═══ EXCERPTED PASSAGE
The EMT model, which was set up in Sect. 3.2, illustrates, that there are two principle coupling paths from the surroundings V0,1 to the most critical subvolume V1,2, where the electronic part of the system, i.e., the GMB is typically placed. Previous investigations by Fisahn and Garbe (2007a, b) and Fisahn et al. (2007) in the frequency domain (FD) already pointed out, that the contribution of the coupling path, which includes the conducted interaction graph of wire 2, is several times smaller than the direct coupling path via subvolume V1,1. Thus, wire 2 and the corresponding conducted interaction graph are not of interest in further considerations, which simplifies the analysis of the coupling into shielded enclosures. As a consequence of Eq. (8), the loading of the cavity due to lossy dielectrics and other materials decreases the partial quality factor Q2 as well as the total quality factor Q, since Q is dominated by the smallest individual quality factor Qi. To avoid a decrease of Q, the GMB as well as wire 1 are also removed during the measurements of the resonance effects.
══════
PROBLEM TO SOLVE: Name every volume label (a V with two index numbers) in the passage on coupling into shielded enclosures, and give what the passage says about each.
═══ RECORDS SHOWN
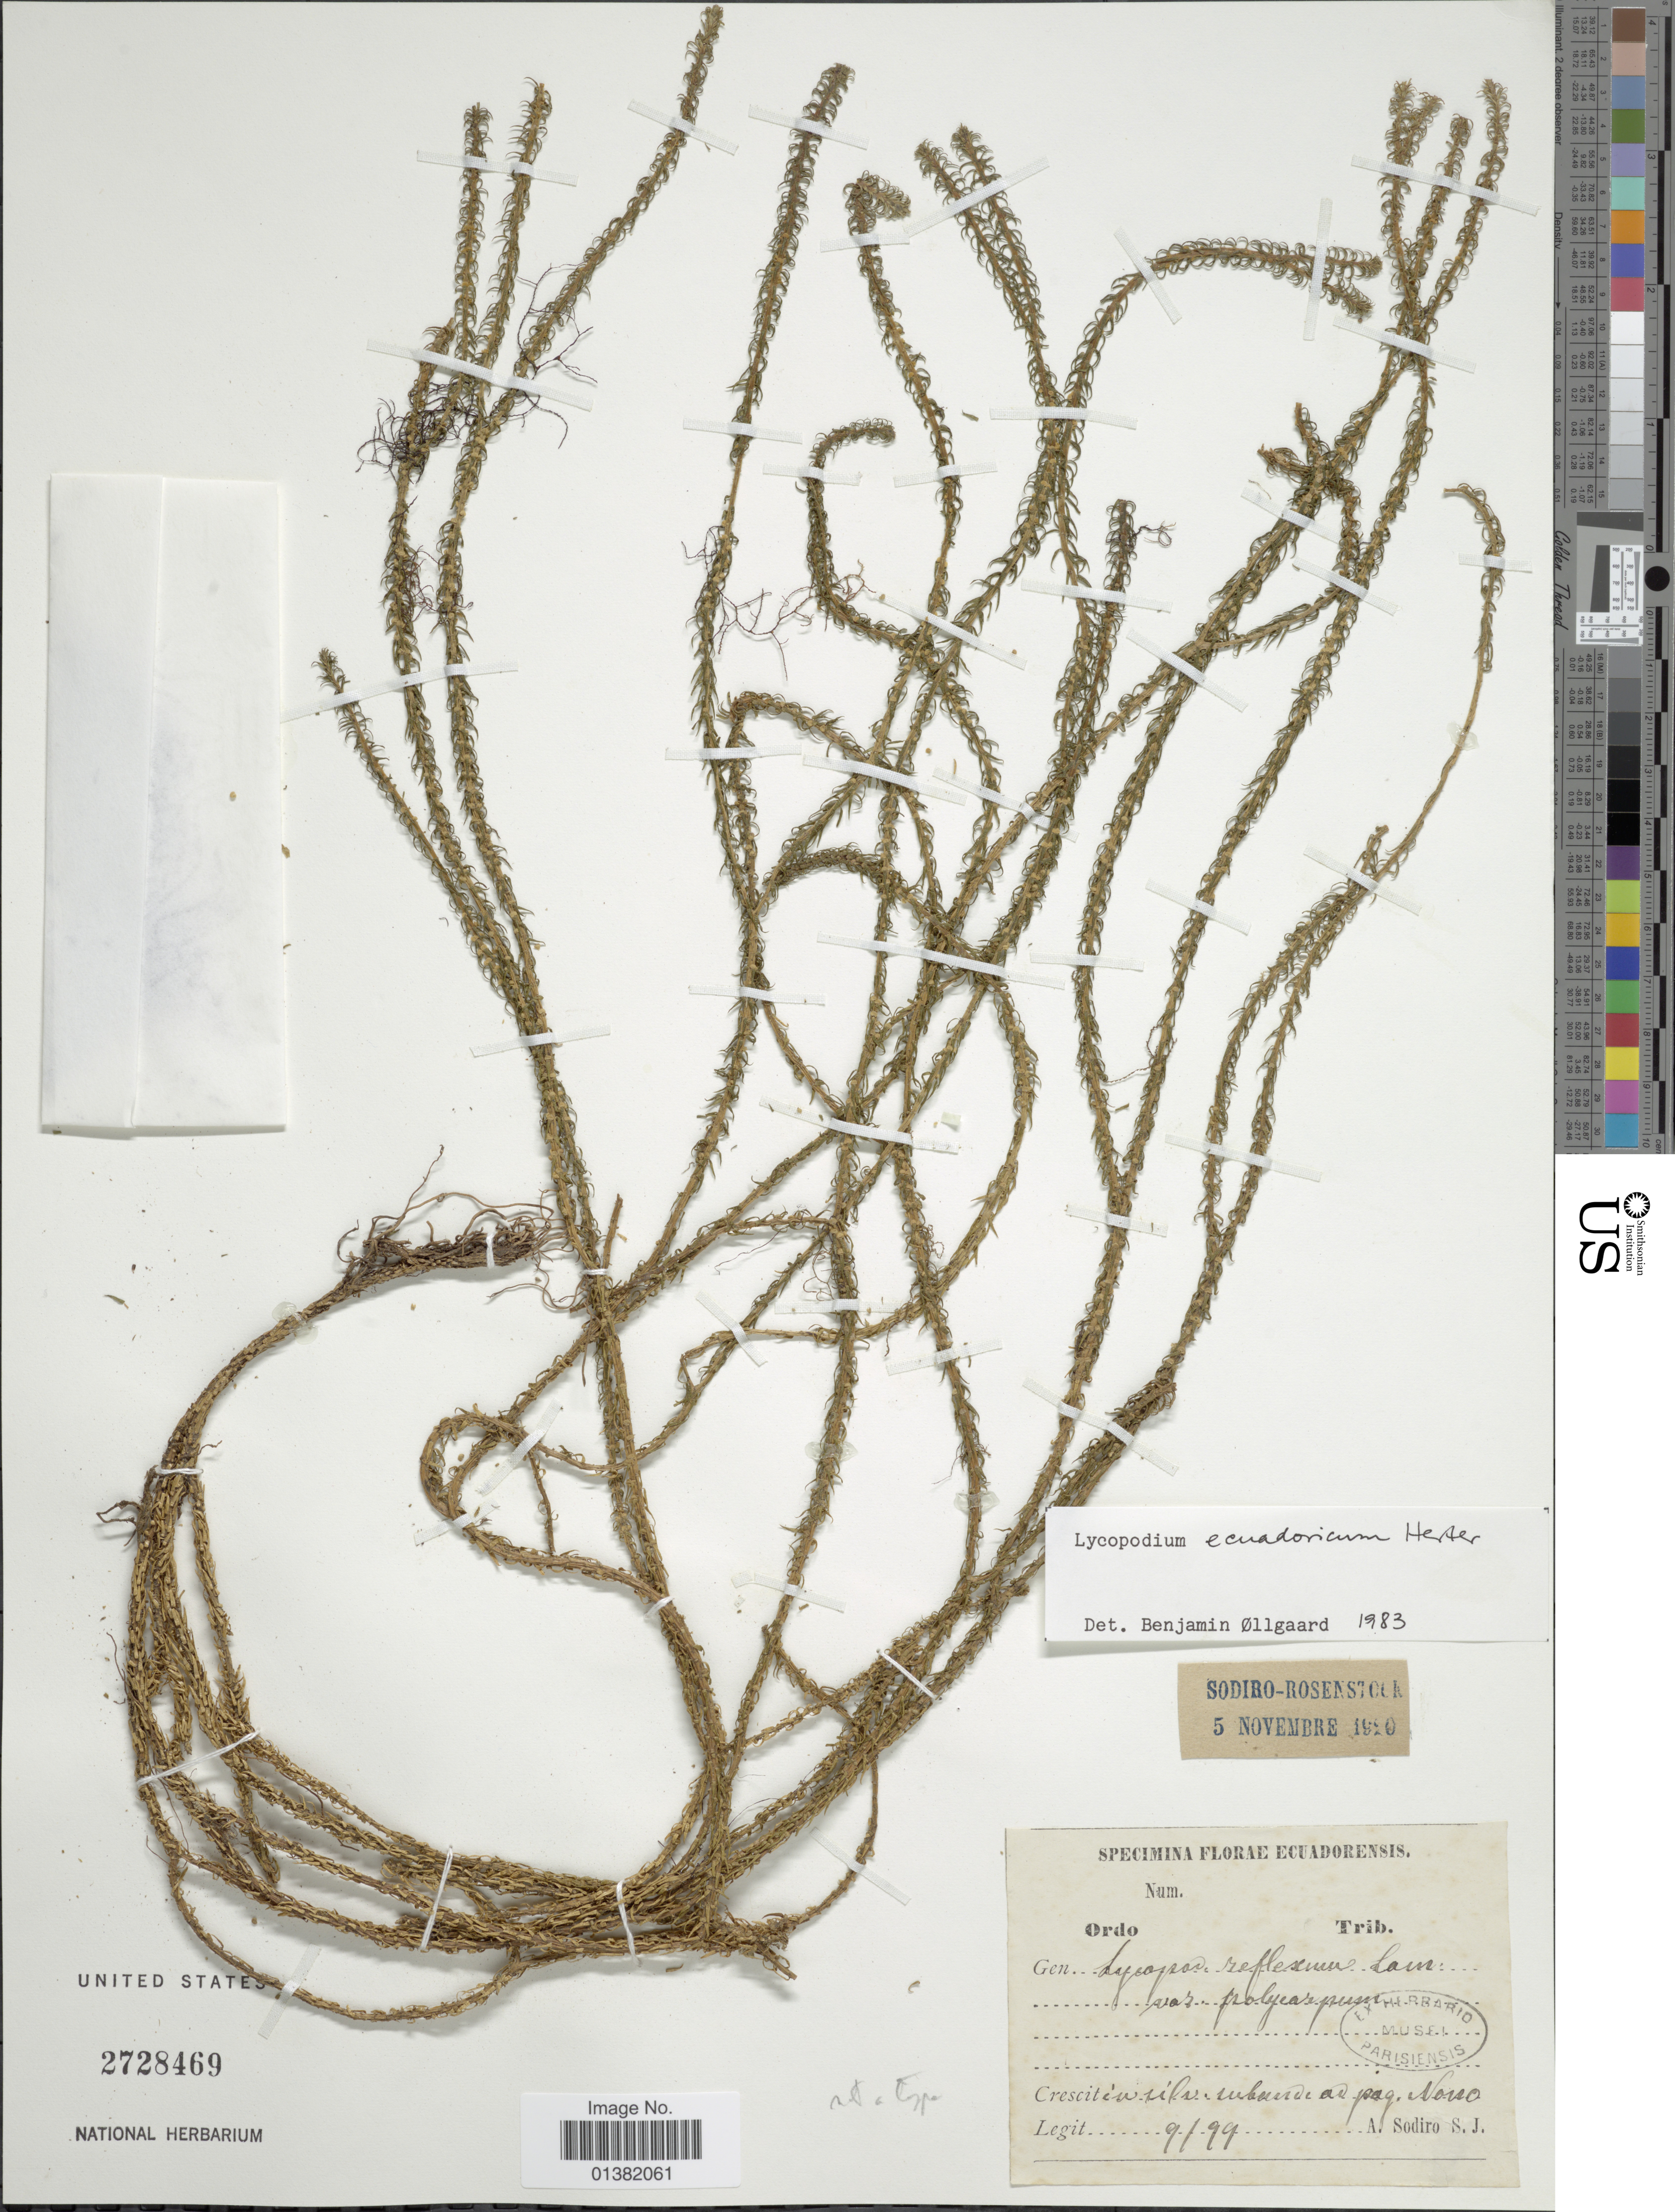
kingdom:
══════
═══ RECORDS SHOWN
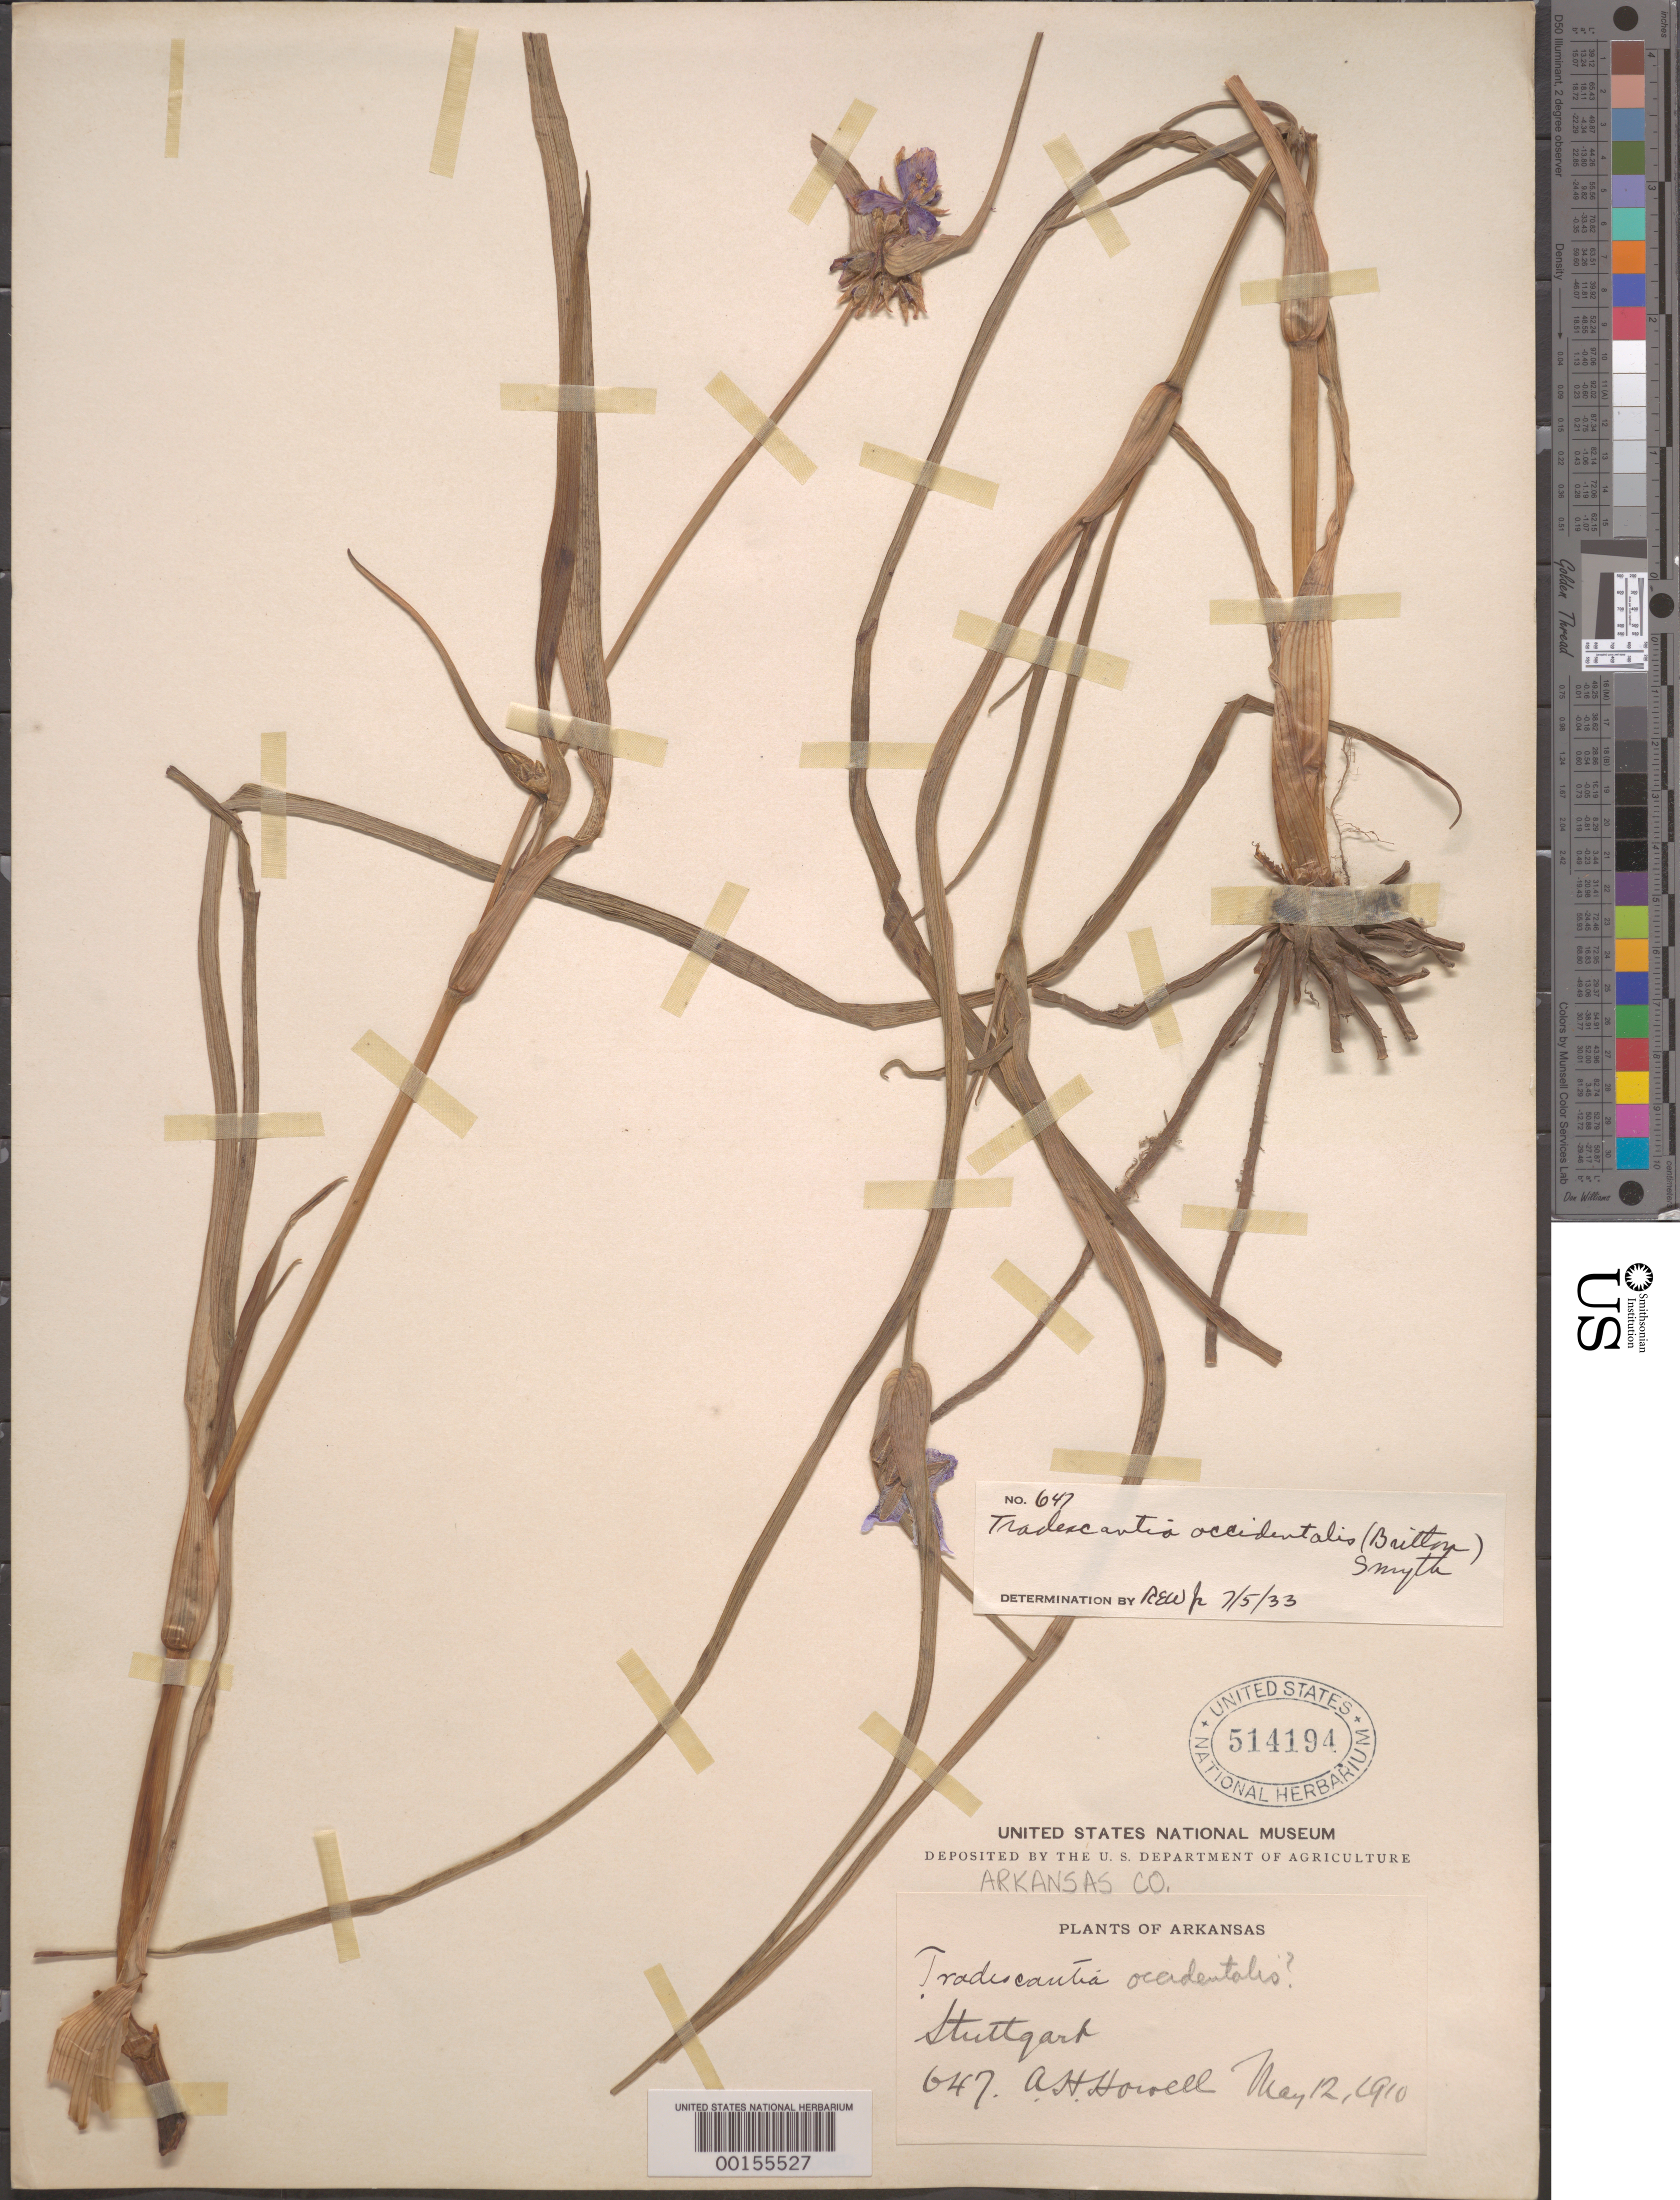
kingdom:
══════
OUTPUT OF THE TASK:
- V0,1: the surroundings, where the two coupling paths start.
- V1,2: the most critical subvolume, where the electronic part of the system (the GMB) is typically placed.
- V1,1: the subvolume that the direct coupling path runs through.